BEGIN Selected passage

The Listening Post

Israel-Palestine: Split screens and dissonant narratives

A ceremony in Jerusalem, a massacre in Gaza and how the media covered both. Plus, spies on air in the US.

On The Listening Post this week: A ceremony in Jerusalem, a massacre in Gaza. We analyse media coverage of events in Israel and Palestine. Plus, spies on air in the US.

Split screens and dissonant narratives

The images beaming out of Israel and Palestine this week could not have been more different: On one side, dignitaries mingling in West Jerusalem, toasting the opening of the new US embassy there.

On the other, carnage at the Gaza-Israel border: at least 60 Palestinians killed, most of them picked off from a distance, by Israeli snipers.

The bulk of the Israeli media echoed the official state narrative of self-defence and sovereignty.

END Selected passage

Task to carry out: Please answer from the media coverage text: what was being celebrated at the ceremony in West Jerusalem?

BEGIN The data

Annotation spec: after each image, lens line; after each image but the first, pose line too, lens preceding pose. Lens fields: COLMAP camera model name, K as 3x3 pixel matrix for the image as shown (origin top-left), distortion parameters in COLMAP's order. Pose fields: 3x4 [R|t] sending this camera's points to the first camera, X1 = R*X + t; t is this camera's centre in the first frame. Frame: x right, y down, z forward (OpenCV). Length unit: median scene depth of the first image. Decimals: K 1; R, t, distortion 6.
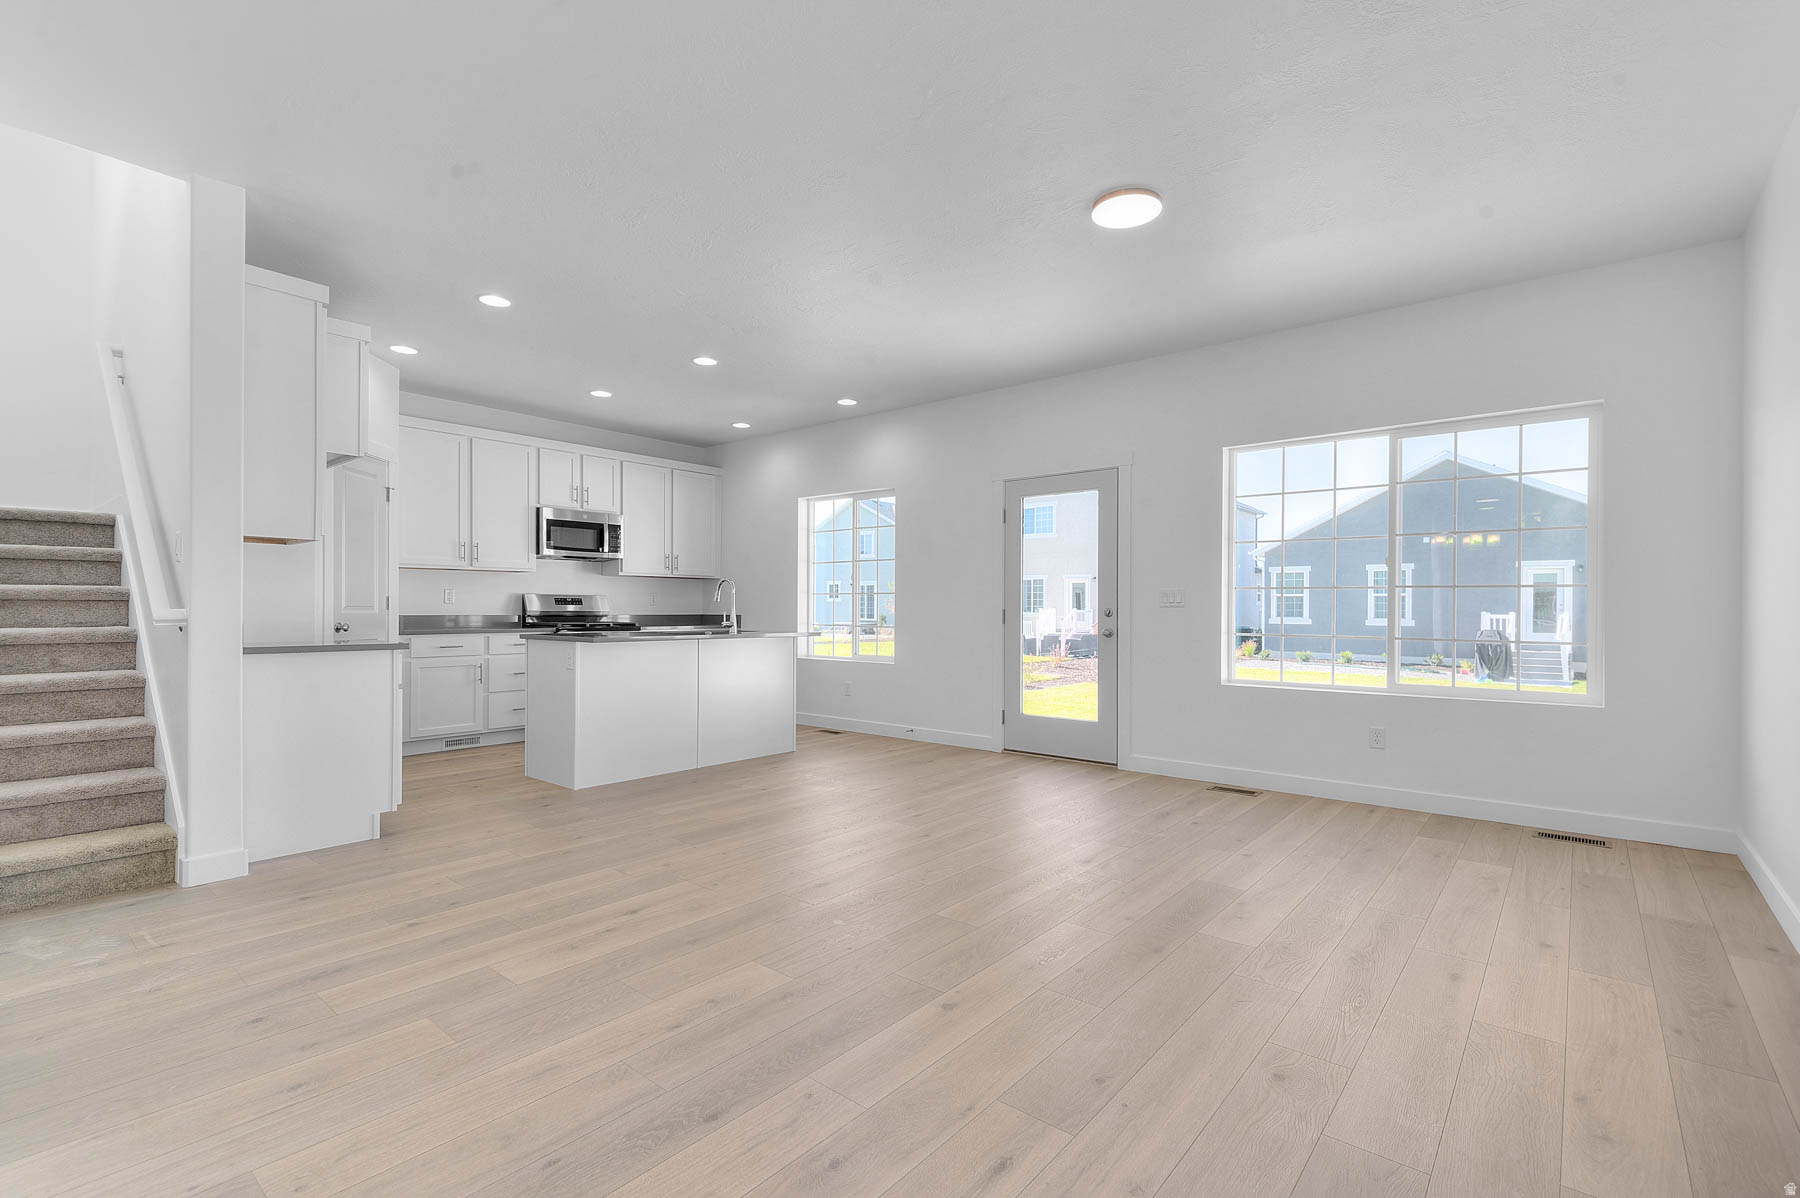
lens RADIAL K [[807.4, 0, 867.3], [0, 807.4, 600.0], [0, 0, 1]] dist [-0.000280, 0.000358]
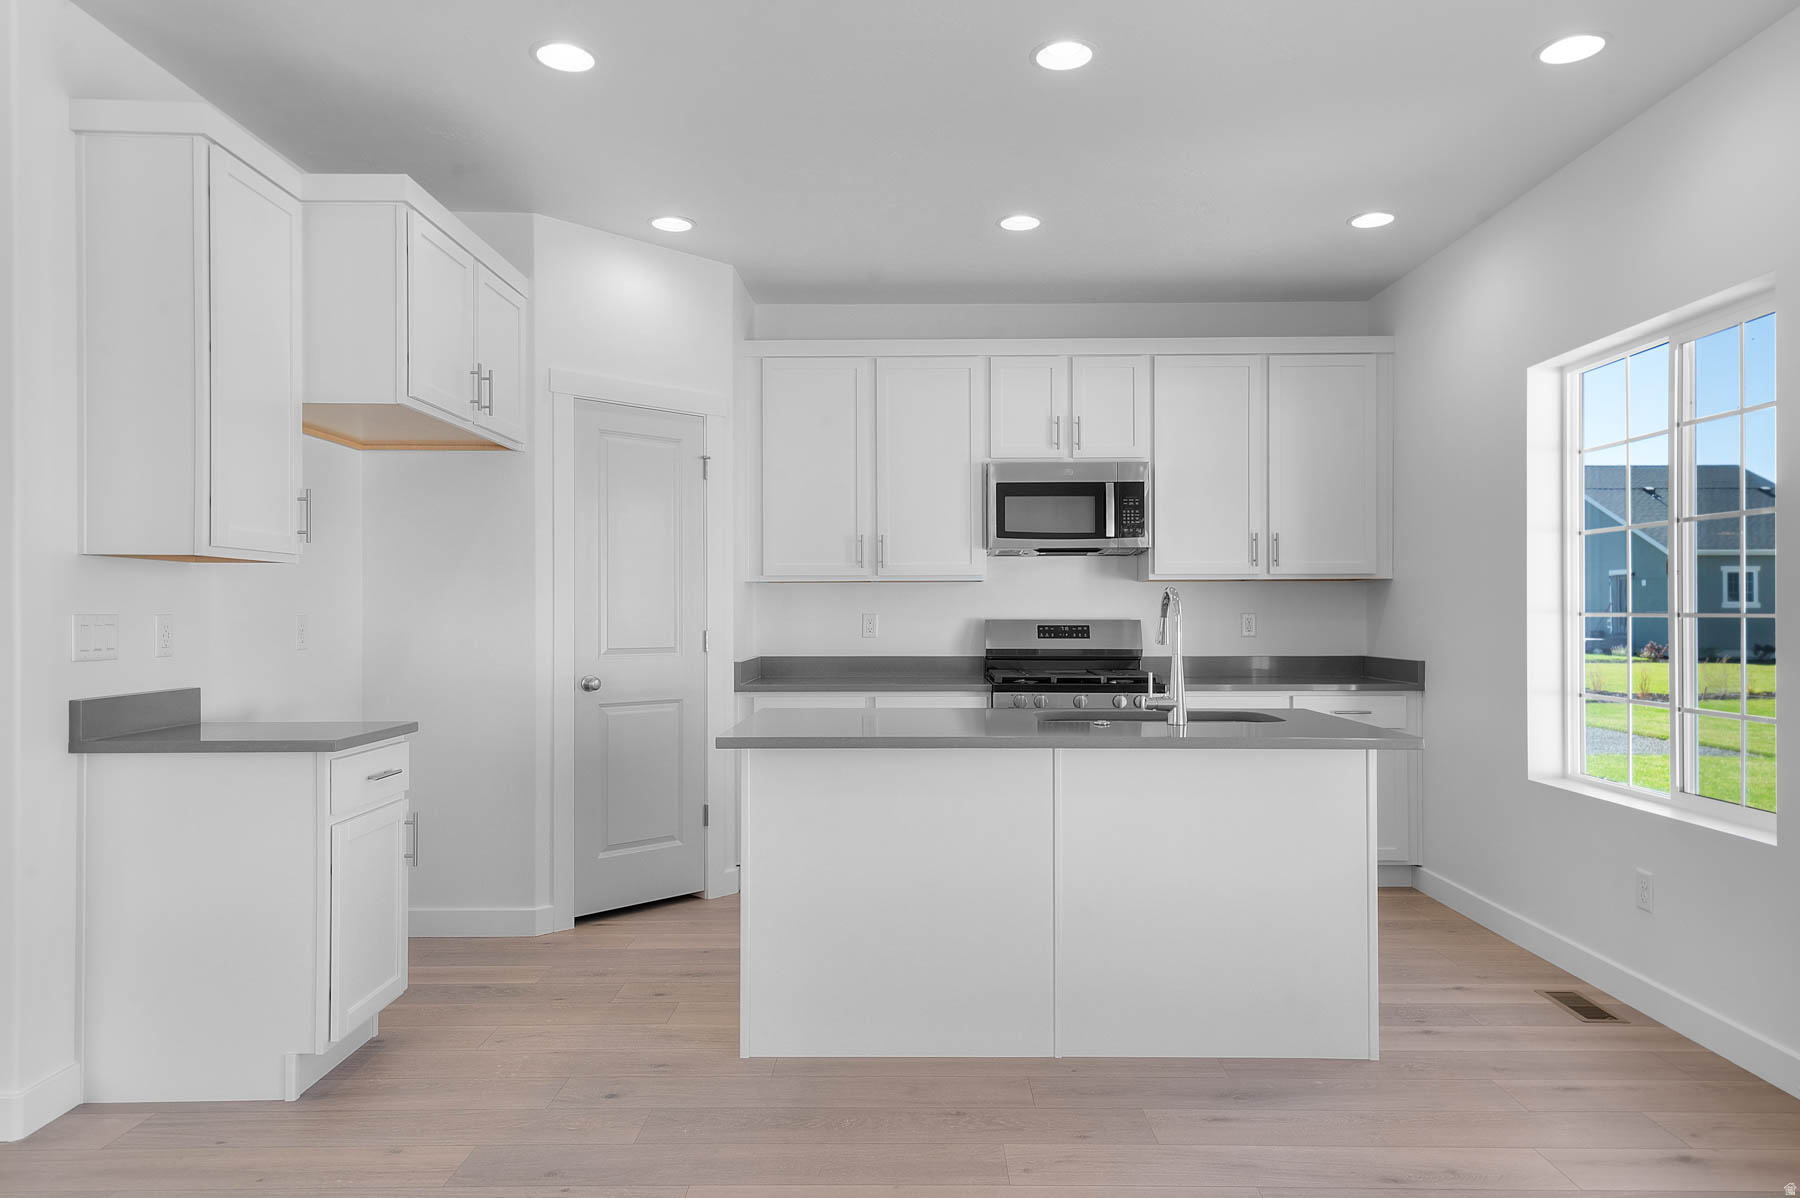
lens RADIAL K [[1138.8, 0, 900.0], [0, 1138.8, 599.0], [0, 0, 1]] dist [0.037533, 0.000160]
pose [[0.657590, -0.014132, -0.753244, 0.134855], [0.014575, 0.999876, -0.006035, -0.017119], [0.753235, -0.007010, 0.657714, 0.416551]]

END The data

Response to this task: The opening of the new US embassy there.